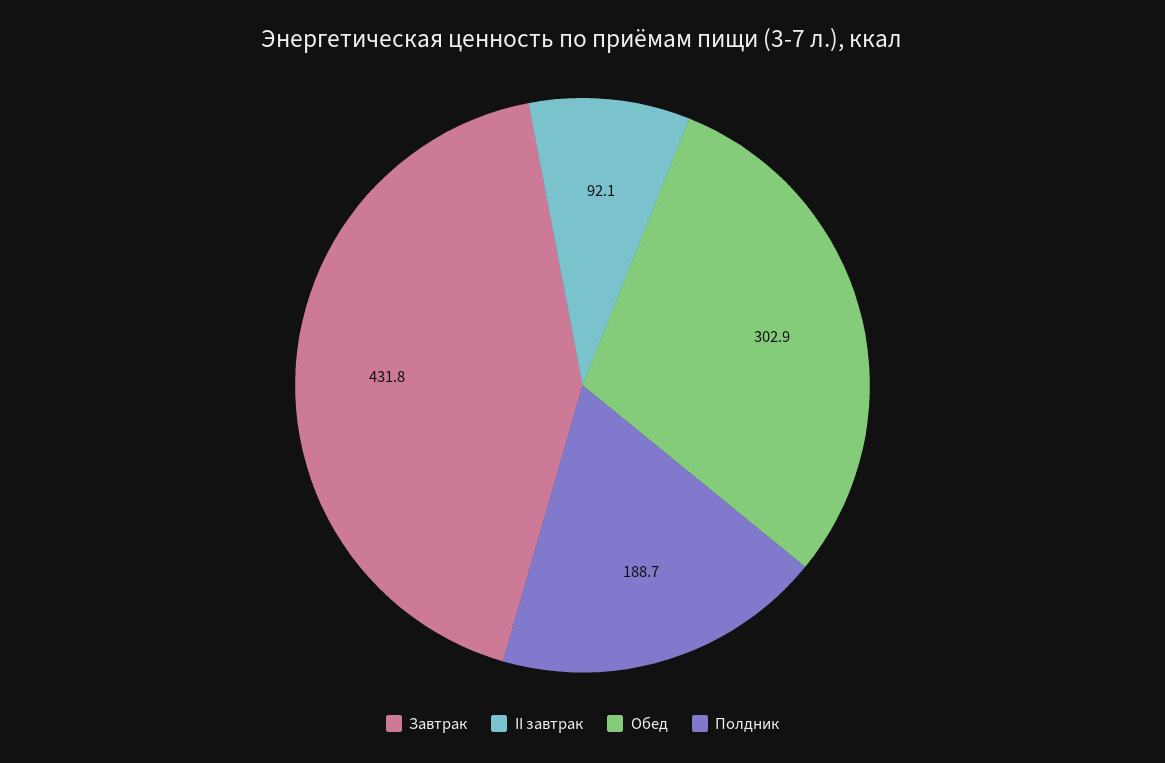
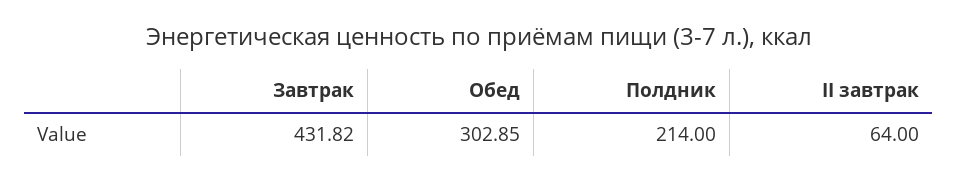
II завтрак: 92.1 -> 64
Полдник: 188.7 -> 214

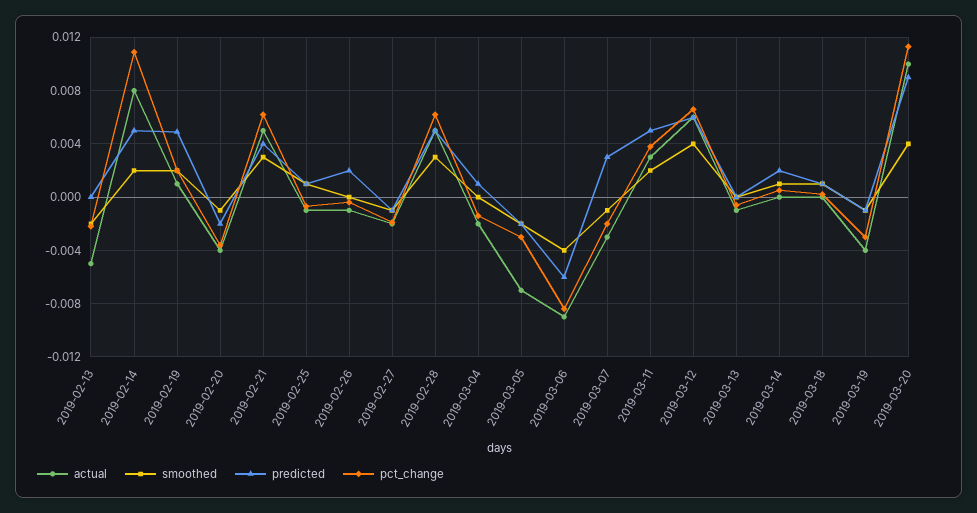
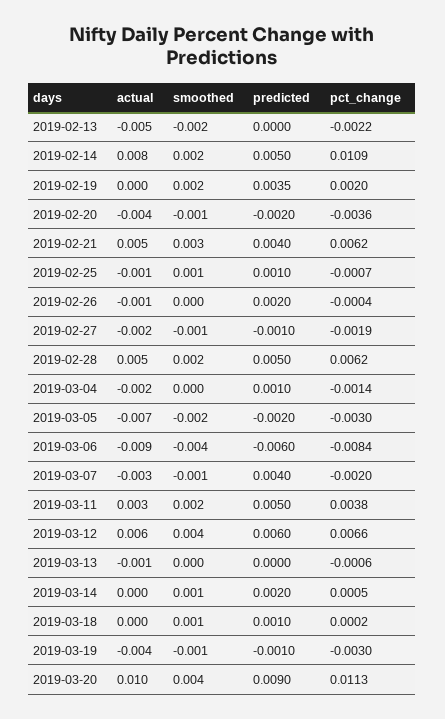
actual, 2019-02-19: 0.001 -> 0
predicted, 2019-02-19: 0.005 -> 0.0035
smoothed, 2019-02-28: 0.003 -> 0.002
predicted, 2019-03-07: 0.003 -> 0.004

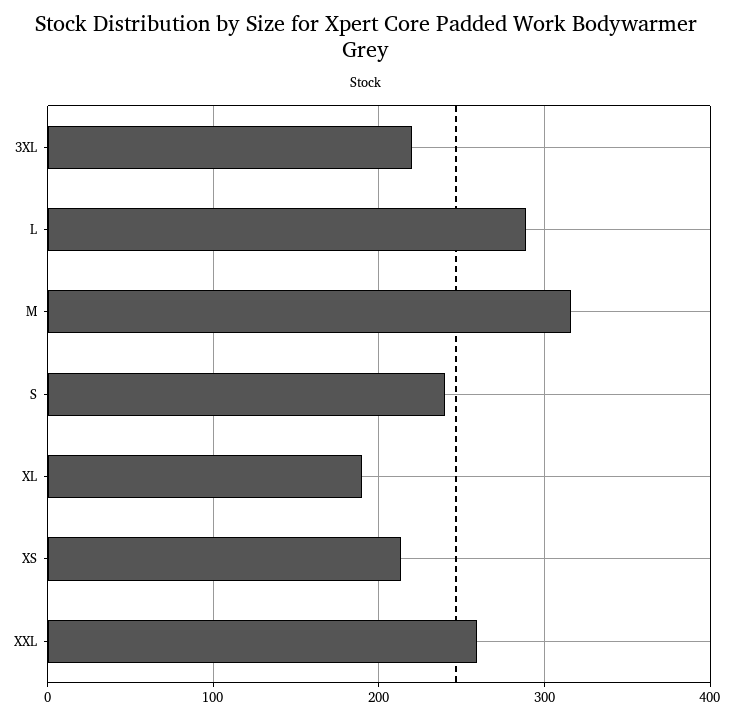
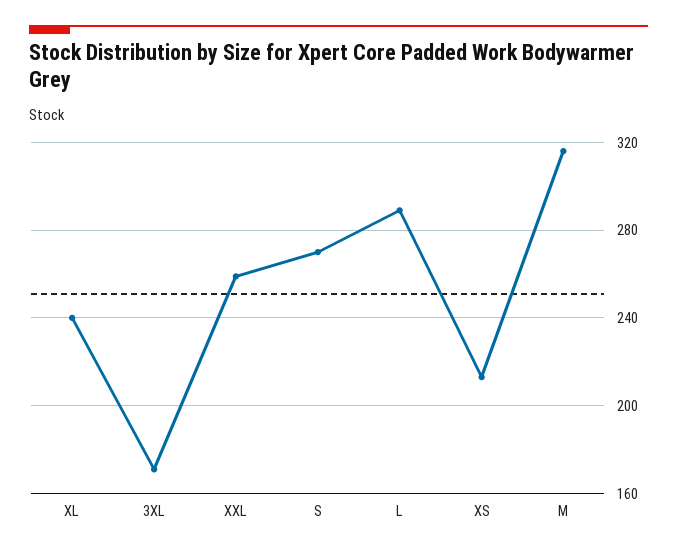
3XL: 220 -> 170
S: 240 -> 270
XL: 190 -> 240

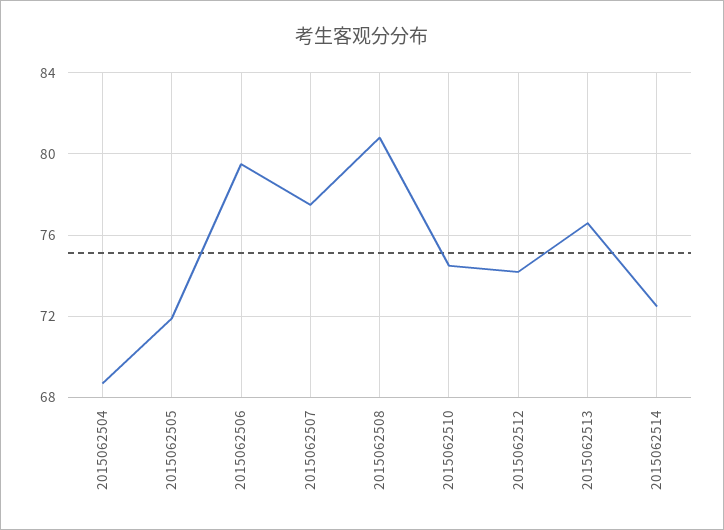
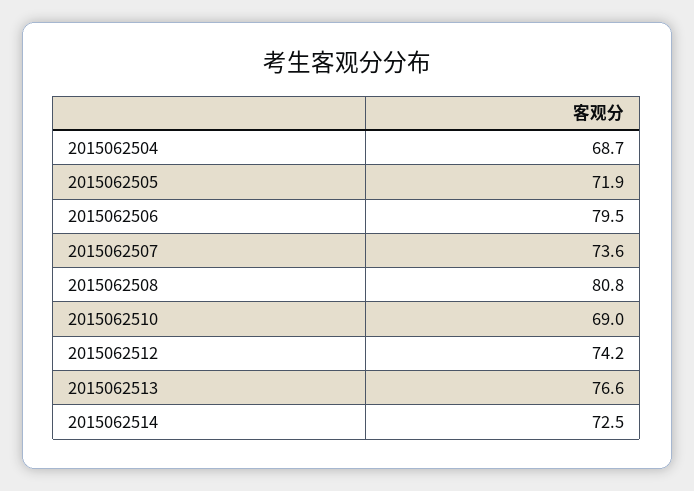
2015062507: 77.5 -> 73.6
2015062510: 74.5 -> 69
::::
**REQUIREMENT**
Reproduce exactly, with every picture left out, the lines from the one that contains "predicted, 2019-03-07: 0.003 -> 0.004" to the final line of the records above.

**RESPONSE TO THIS TASK**
predicted, 2019-03-07: 0.003 -> 0.004

3XL: 220 -> 170
S: 240 -> 270
XL: 190 -> 240

2015062507: 77.5 -> 73.6
2015062510: 74.5 -> 69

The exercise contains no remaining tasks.